Coronavirus cases surging in Florida and Texas as states barrel ahead with reopening plans
The U.S. is seeing a dangerous increase in coronavirus cases in the South and West.
As the nation pushes forward with re-opening, half of all states are now averaging more new cases each day than they have in weeks.
A fifth of new infections globally are in the U.S.
Florida and Texas are setting records for positive tests, and their governors are warning they may need to crack down on people who aren't social distancing.
Florida Governor Ron DeSantis acknowledges that increased testing alone can't account for recent record numbers of new COVID-19 cases. He says he'll crack down on businesses that don't follow social distancing guidelines, but adds he won't change the state's reopening plan or enact a state-wide mandatory mask order.
With Florida topping 100,000 cases Monday, more younger people are testing positive. Doctors are sounding the alarm.
"When young people get infected, they go home and they infect their parents," said Dr. Charles Lockwood. "They will kill people by giving vulnerable people the virus."
Miami on Monday became the latest city to weigh in on the issue of masks. "We are going to be implementing a 'mask in public' rule. Everyone will have to wear a mask in public," Mayor Francis Suarez said.
But tensions over precautions are flaring up. One video showed a man in Florida fighting to enter a store with no mask on.
Over the past two weeks, at least 18 states have shown a rise in hospitalizations. In Texas, the number reached a record-high for an 11th consecutive day.

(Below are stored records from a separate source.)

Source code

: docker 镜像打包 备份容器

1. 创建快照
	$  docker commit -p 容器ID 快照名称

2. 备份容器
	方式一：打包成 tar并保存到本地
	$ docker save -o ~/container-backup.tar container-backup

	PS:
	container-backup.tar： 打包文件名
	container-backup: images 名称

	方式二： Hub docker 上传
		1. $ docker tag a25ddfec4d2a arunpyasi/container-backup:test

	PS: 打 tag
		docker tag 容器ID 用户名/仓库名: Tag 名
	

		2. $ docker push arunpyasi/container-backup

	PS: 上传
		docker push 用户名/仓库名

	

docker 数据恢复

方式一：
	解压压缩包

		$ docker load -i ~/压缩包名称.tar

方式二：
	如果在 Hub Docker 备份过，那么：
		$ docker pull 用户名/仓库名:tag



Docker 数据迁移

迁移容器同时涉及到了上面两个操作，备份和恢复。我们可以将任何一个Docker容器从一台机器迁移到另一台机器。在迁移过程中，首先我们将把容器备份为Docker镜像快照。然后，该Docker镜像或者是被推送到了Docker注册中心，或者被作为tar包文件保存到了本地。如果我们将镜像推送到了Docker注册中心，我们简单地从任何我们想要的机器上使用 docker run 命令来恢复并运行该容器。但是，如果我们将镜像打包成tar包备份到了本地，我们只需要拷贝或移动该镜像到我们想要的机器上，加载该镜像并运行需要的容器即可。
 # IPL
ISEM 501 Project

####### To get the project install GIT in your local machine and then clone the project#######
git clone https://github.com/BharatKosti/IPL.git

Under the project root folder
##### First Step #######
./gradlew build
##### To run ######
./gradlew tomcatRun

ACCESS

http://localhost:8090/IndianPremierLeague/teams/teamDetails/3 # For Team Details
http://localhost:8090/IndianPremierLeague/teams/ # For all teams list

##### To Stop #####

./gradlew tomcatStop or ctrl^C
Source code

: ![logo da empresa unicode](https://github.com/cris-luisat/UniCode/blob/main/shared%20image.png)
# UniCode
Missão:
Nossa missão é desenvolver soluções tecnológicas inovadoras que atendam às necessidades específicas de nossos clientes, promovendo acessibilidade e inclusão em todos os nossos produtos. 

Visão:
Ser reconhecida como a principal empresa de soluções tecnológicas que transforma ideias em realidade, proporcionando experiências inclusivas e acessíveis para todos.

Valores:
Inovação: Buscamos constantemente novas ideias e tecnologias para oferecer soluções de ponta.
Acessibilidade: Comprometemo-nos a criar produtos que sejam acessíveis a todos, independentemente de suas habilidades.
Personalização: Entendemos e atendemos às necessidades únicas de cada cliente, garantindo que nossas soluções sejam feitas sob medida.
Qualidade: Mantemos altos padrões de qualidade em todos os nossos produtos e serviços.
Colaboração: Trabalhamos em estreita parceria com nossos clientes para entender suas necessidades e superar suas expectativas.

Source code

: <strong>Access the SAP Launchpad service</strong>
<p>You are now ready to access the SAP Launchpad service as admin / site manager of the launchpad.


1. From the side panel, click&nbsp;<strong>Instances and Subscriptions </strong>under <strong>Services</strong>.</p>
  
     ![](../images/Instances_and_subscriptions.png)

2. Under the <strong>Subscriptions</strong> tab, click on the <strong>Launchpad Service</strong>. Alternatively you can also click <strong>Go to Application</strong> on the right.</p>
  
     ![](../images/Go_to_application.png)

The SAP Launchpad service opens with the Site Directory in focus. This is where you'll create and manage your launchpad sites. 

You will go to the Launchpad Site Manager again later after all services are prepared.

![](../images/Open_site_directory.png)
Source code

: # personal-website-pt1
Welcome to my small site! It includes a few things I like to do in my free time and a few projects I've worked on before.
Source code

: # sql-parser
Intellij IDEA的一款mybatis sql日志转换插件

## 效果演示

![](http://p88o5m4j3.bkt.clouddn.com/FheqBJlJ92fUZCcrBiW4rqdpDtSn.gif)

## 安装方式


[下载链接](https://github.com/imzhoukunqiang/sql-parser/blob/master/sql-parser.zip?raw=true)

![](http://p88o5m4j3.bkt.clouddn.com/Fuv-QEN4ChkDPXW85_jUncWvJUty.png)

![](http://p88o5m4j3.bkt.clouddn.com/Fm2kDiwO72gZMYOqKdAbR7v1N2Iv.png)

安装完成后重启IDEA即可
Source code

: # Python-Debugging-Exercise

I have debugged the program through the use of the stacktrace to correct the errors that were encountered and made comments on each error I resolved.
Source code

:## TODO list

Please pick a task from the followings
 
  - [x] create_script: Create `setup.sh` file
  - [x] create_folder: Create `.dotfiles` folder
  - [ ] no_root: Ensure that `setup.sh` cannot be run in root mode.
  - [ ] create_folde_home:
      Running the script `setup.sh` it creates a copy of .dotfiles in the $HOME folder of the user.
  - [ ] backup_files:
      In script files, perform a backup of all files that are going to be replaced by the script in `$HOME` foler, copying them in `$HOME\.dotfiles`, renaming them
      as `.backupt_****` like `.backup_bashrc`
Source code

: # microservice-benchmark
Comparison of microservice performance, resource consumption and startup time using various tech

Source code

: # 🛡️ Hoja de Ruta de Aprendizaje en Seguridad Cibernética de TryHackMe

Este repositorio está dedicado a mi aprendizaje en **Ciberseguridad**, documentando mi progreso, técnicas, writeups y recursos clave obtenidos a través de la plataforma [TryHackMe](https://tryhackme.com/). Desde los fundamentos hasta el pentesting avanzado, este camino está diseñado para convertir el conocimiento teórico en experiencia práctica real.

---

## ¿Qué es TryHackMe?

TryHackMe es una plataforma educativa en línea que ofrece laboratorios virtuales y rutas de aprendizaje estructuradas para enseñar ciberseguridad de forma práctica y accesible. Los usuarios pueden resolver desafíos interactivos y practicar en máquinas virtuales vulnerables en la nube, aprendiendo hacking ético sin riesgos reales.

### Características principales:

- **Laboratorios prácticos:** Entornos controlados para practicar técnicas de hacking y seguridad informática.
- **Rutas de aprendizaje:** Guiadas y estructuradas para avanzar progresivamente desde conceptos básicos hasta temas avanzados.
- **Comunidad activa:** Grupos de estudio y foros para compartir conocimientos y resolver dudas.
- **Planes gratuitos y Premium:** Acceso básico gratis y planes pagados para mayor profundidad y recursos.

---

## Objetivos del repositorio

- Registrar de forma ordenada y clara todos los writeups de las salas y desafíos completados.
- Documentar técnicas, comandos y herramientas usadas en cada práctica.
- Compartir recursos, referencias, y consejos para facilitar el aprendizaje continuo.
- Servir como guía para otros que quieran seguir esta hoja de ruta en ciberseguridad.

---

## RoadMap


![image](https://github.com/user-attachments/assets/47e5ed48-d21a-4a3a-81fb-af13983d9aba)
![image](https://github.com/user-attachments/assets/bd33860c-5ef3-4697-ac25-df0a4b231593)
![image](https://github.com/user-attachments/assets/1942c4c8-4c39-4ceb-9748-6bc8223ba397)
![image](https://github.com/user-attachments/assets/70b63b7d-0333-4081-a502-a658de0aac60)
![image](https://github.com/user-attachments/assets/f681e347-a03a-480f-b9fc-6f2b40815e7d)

But Governor Greg Abbott doesn't anticipate a return to lockdown. "Closing down Texas again will always be the last option," he said.
Former Food and Drug Administration Commissioner Dr. Scott Gottlieb tells CBS News, "I think it's really going to be a pivotal week for us to get a picture of where things are heading in states like Florida and Arizona and Texas, whether or not they're tipping over into exponential growth or not."
Dr. Mark Heinz of Tucson worries about the new cases he's seeing. "ICU beds across southern Arizona and, actually, across the state are at a very high premium at this point," Heinz warned.
New cases also caused Major League Baseball to close training camps in Arizona and Florida.
And in Los Angeles, the health department's director said on top of the COVID crisis, public health officials are receiving death threats.